The ~2.4x eager decode gap is dominantly a kernel-efficiency gap (~80-90%), not a host-overhead gap. The decisive evidence is that llama's GPU is already ~94.6% busy during steady decode, so the CUDA-graph-addressable host slice is a minority (~10-20% of the gap), recoverable but bounded. The bulk of vLLM's advantage is concrete kernel work: an in-kernel paged-decode read that eliminates llama's gather/copy tax (~36% of the paged step), a faster long-context decode-attention kernel, a fused native-FP4 GEMM, and (on these specific models) O(1)-in-ctx GDN linear-attention layers. vLLM's host loop is cheap by construction (persistent buffers, build-once-reuse metadata, no hot-path sync, fixed small launch sequence) and it achieved the 2.4x with synchronous scheduling and no CUDA graphs - so the host is not where vLLM's lead comes from, and a CUDA graph is the cheapest but smallest of llama's available levers, not the silver bullet. The throughput effort should be scoped as kernel work (in-kernel paged-decode read + flash-decoding attention + fused FP4 GEMM) with a CUDA-graphed steady-state decode as a separate, bounded, lower-risk add-on.

Key source citations (on dgx.casa, read-only)
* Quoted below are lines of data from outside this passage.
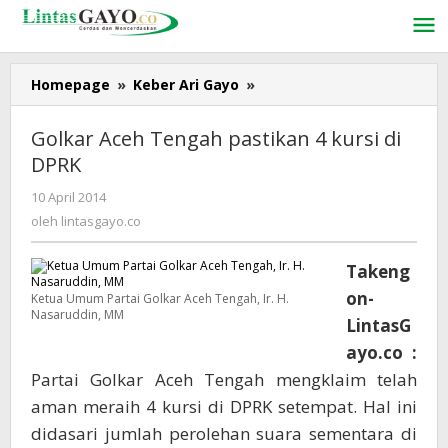
Lewati
ke
konten
Homepage
»
Keber Ari Gayo
»
Golkar
Aceh
Tengah
Golkar Aceh Tengah pastikan 4 kursi di
pastikan
DPRK
4
kursi
10 April 2014
oleh
di
lintasgayo.co
oleh
lintasgayo.co
DPRK
Takeng
on-
Ketua Umum Partai Golkar Aceh Tengah, Ir. H.
Nasaruddin, MM
LintasG
ayo.co :
Partai Golkar Aceh Tengah mengklaim telah
aman meraih 4 kursi di DPRK setempat. Hal ini
didasari jumlah perolehan suara sementara di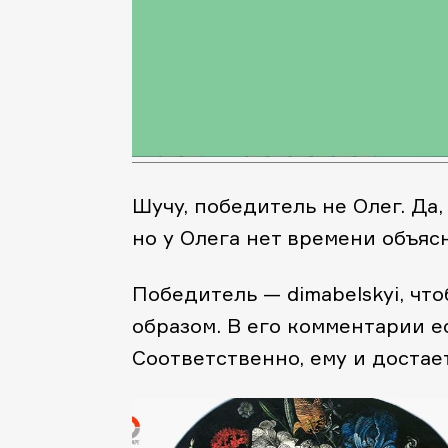
Шучу, победитель не Олег. Да
но у Олега нет времени объясн
Победитель — dimabelskyi, чт
образом. В его комментарии е
Соответственно, ему и достает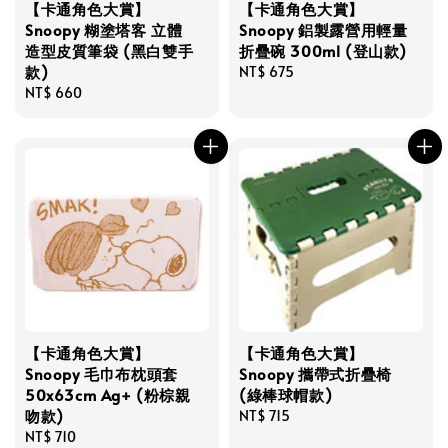
【卡通角色大賞】
【卡通角色大賞】
Snoopy 糊塗塔客 立體
Snoopy 鋁製露營用輕量
造型皮質筆袋 (黑白雙手
折疊碗 300ml (登山款)
款)
Regular
NT$ 675
Regular
NT$ 660
price
price
【卡通角色大賞】
【卡通角色大賞】
Snoopy 毛巾布枕頭套
Snoopy 攜帶式折疊椅
50x63cm Ag+ (粉棕親
(綠棒球帽款)
吻款)
Regular
NT$ 715
Regular
NT$ 710
price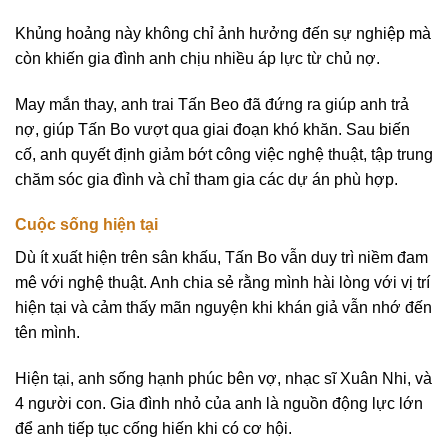
Khủng hoảng này không chỉ ảnh hưởng đến sự nghiệp mà
còn khiến gia đình anh chịu nhiều áp lực từ chủ nợ.
May mắn thay, anh trai Tấn Beo đã đứng ra giúp anh trả
nợ, giúp Tấn Bo vượt qua giai đoạn khó khăn. Sau biến
cố, anh quyết định giảm bớt công việc nghệ thuật, tập trung
chăm sóc gia đình và chỉ tham gia các dự án phù hợp.
Cuộc sống hiện tại
Dù ít xuất hiện trên sân khấu, Tấn Bo vẫn duy trì niềm đam
mê với nghệ thuật. Anh chia sẻ rằng mình hài lòng với vị trí
hiện tại và cảm thấy mãn nguyện khi khán giả vẫn nhớ đến
tên mình.
Hiện tại, anh sống hạnh phúc bên vợ, nhạc sĩ Xuân Nhi, và
4 người con. Gia đình nhỏ của anh là nguồn động lực lớn
để anh tiếp tục cống hiến khi có cơ hội.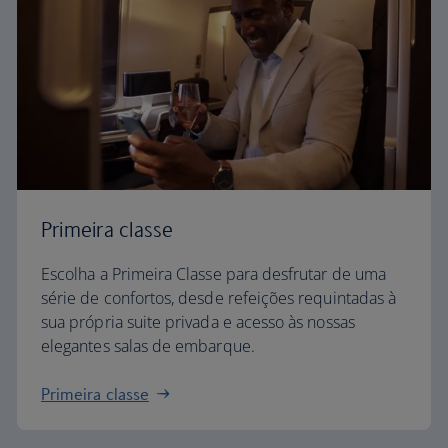
Primeira classe
Escolha a Primeira Classe para desfrutar de uma
série de confortos, desde refeições requintadas à
sua própria suite privada e acesso às nossas
elegantes salas de embarque.
Primeira classe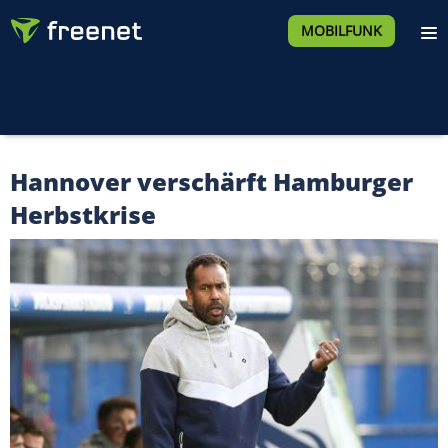
MOBILFUNK
Hannover verschärft Hamburger
Herbstkrise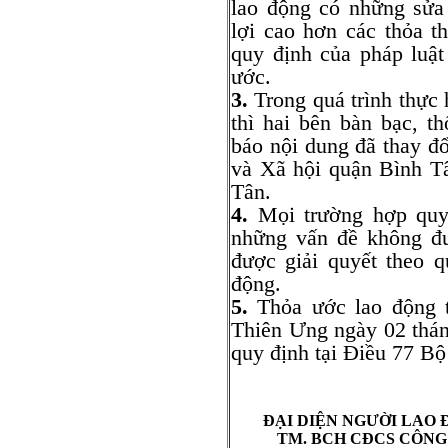
lao động có những sửa
lợi cao hơn các thỏa t
quy định của pháp luật
ước.
3.
Trong quá trình thực 
thì hai bên bàn bạc, t
báo nội dung đã thay đ
và Xã hội quận Bình T
Tân.
4.
Mọi trường hợp quy 
những vấn đề không đ
được giải quyết theo 
động.
5.
Thỏa ước lao động t
Thiên Ưng ngày 02 thá
quy định tại Điều 77 B
ĐẠI DIỆN NGƯỜI LAO
TM. BCH CĐCS CÔNG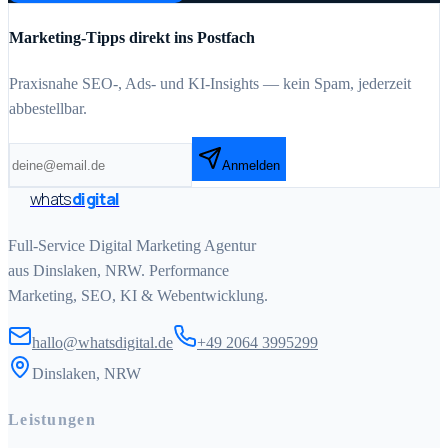
Marketing-Tipps direkt ins Postfach
Praxisnahe SEO-, Ads- und KI-Insights — kein Spam, jederzeit
abbestellbar.
Anmelden
whats
digital
Full-Service Digital Marketing Agentur
aus Dinslaken, NRW. Performance
Marketing, SEO, KI & Webentwicklung.
hallo@whatsdigital.de
+49 2064 3995299
Dinslaken, NRW
Leistungen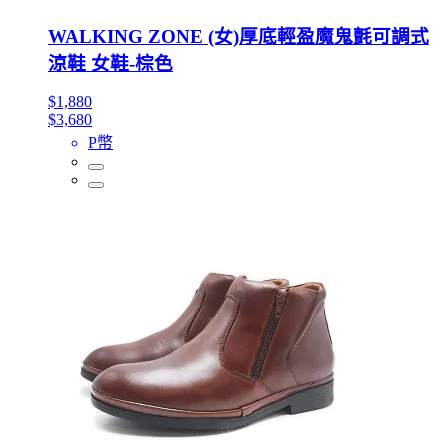
WALKING ZONE (女)厚底輕盈魔鬼氈可調式
涼鞋 女鞋-棕色
$1,880
$3,680
P幣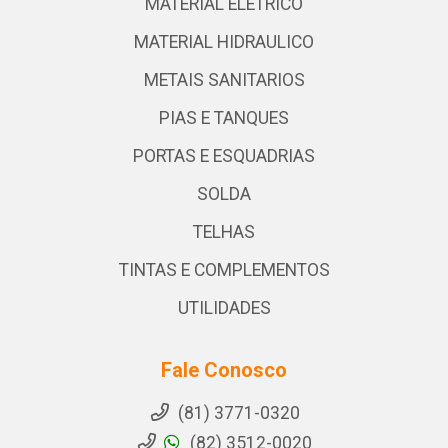
MATERIAL ELETRICO
MATERIAL HIDRAULICO
METAIS SANITARIOS
PIAS E TANQUES
PORTAS E ESQUADRIAS
SOLDA
TELHAS
TINTAS E COMPLEMENTOS
UTILIDADES
Fale Conosco
(81) 3771-0320
(82) 3512-0020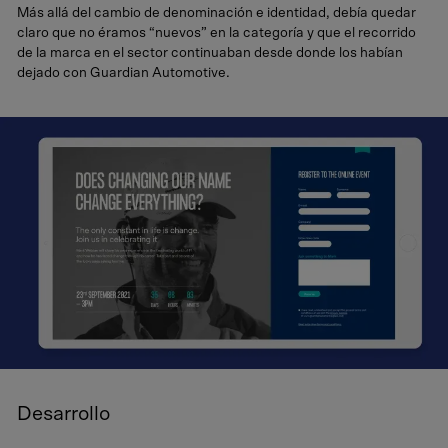
Más allá del cambio de denominación e identidad, debía quedar
claro que no éramos “nuevos” en la categoría y que el recorrido
de la marca en el sector continuaban desde donde los habían
dejado con Guardian Automotive.
Desarrollo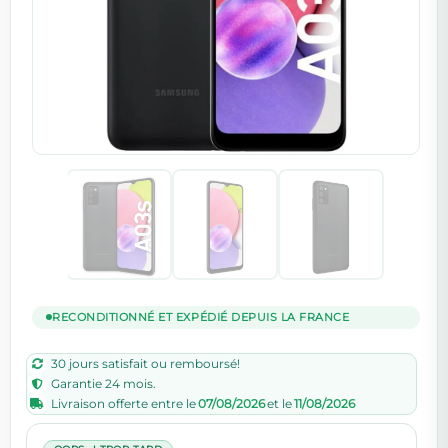
RECONDITIONNÉ ET EXPÉDIÉ DEPUIS LA FRANCE
30 jours satisfait ou remboursé!
Garantie 24 mois.
Livraison offerte entre le
07/08/2026
et le
11/08/2026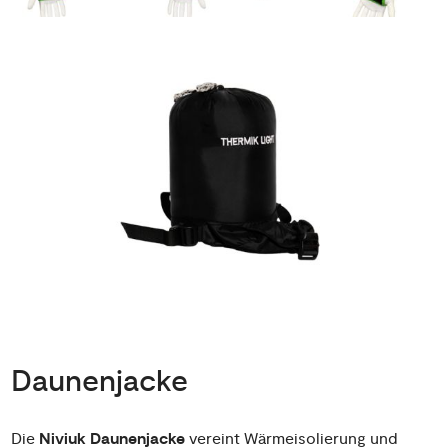
Daunenjacke
Die
Niviuk Daunenjacke
vereint Wärmeisolierung und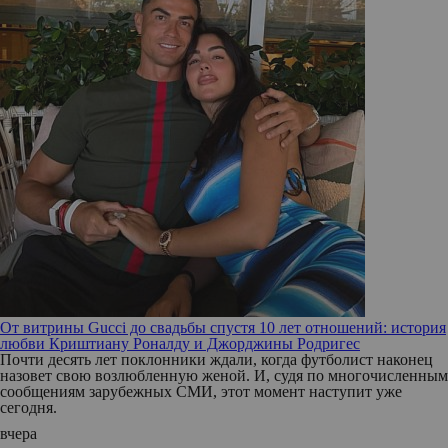
От витрины Gucci до свадьбы спустя 10 лет отношений: история
любви Криштиану Роналду и Джорджины Родригес
Почти десять лет поклонники ждали, когда футболист наконец
назовет свою возлюбленную женой. И, судя по многочисленным
сообщениям зарубежных СМИ, этот момент наступит уже
сегодня.
вчера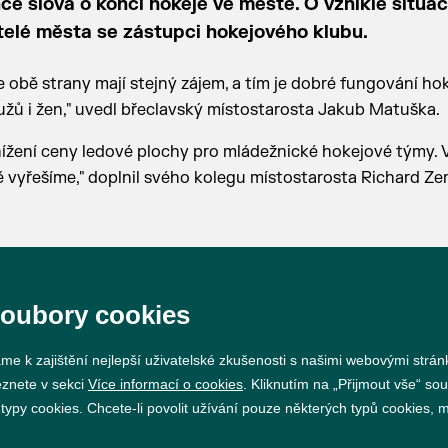
ce slova o konci hokeje ve městě. O vzniklé situac
itelé města se zástupci hokejového klubu.
e obě strany mají stejný zájem, a tím je dobré fungování ho
užů i žen," uvedl břeclavský místostarosta Jakub Matuška.
nížení ceny ledové plochy pro mládežnické hokejové týmy. 
ě vyřešíme," doplnil svého kolegu místostarosta Richard Z
soubory cookies
Prohlášení o přístupnosti
GDPR
Nastavení cookie
me k zajištění nejlepší uživatelské zkušenosti s našimi webovými strá
eznete v sekci
Více informací o cookies
. Kliknutím na „Přijmout vše“ sou
py cookies. Chcete-li povolit užívání pouze některých typů cookies, mů
Vytvořil
webProgress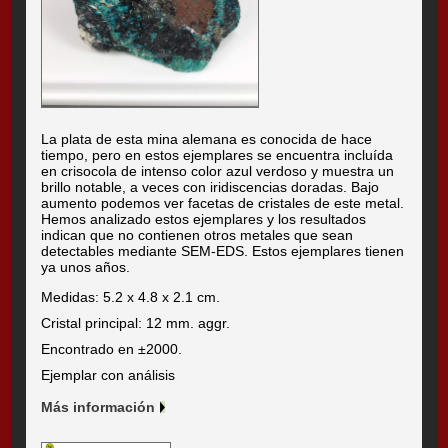
La plata de esta mina alemana es conocida de hace
tiempo, pero en estos ejemplares se encuentra incluída
en crisocola de intenso color azul verdoso y muestra un
brillo notable, a veces con iridiscencias doradas. Bajo
aumento podemos ver facetas de cristales de este metal.
Hemos analizado estos ejemplares y los resultados
indican que no contienen otros metales que sean
detectables mediante SEM-EDS. Estos ejemplares tienen
ya unos años.
Medidas: 5.2 x 4.8 x 2.1 cm.
Cristal principal: 12 mm. aggr.
Encontrado en ±2000.
Ejemplar con análisis
Más información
  • Eager driver / host loop: v1/worker/gpu_model_runner.py execute_model 4005, _model_forward 3718, _prepare_inputs 1872, _determine_batch_execution_and_padding 3768, sample_tokens 4357, synchronize_input_prep 3704; v1/worker/block_table.py; v1/worker/gpu_input_batch.py:184-205.
  • Attention: v1/attention/backends/flash_attn.py (forward 667-848, varlen call 796-818, builder 388-575, update_block_table 577-586); model_executor/layers/mamba/gdn/qwen_gdn_linear_attn.py (decode 1644-1696); model_executor/layers/fla/ops/fused_recurrent.py (kernel 255-336).
  • GEMM: model_executor/kernels/linear/nvfp4/flashinfer.py:56-89; model_executor/layers/quantization/modelopt.py (NvFp4 LinearMethod 1103-1232, MoE 1381-1666); model_executor/layers/fused_moe/experts/marlin_moe.py (59-225, 227-360, 732-895); compilation/passes/fusion/rms_quant_fusion.py:98, act_quant_fusion.py:40,128.
  • Sampling: v1/sample/sampler.py:72-302; v1/sample/ops/topk_topp_sampler.py:55,460-497; v1/sample/metadata.py; v1/engine/output_processor.py.
  • Config: config/scheduler.py:146,168-176 (async_scheduling default -> sync Scheduler).
  • Evidence: ~/bench/h2h_dense_vllm.log, ~/bench/h2h_moe_vllm.log, ~/bench/decode_study/cat2.py over srv_decode2.sqlite; this worktree QWEN36_NVFP4_BENCH.md, DECODE_GAP_STUDY.md, CONTINUOUS_BATCH_SCHEDULER_SCOPE.md.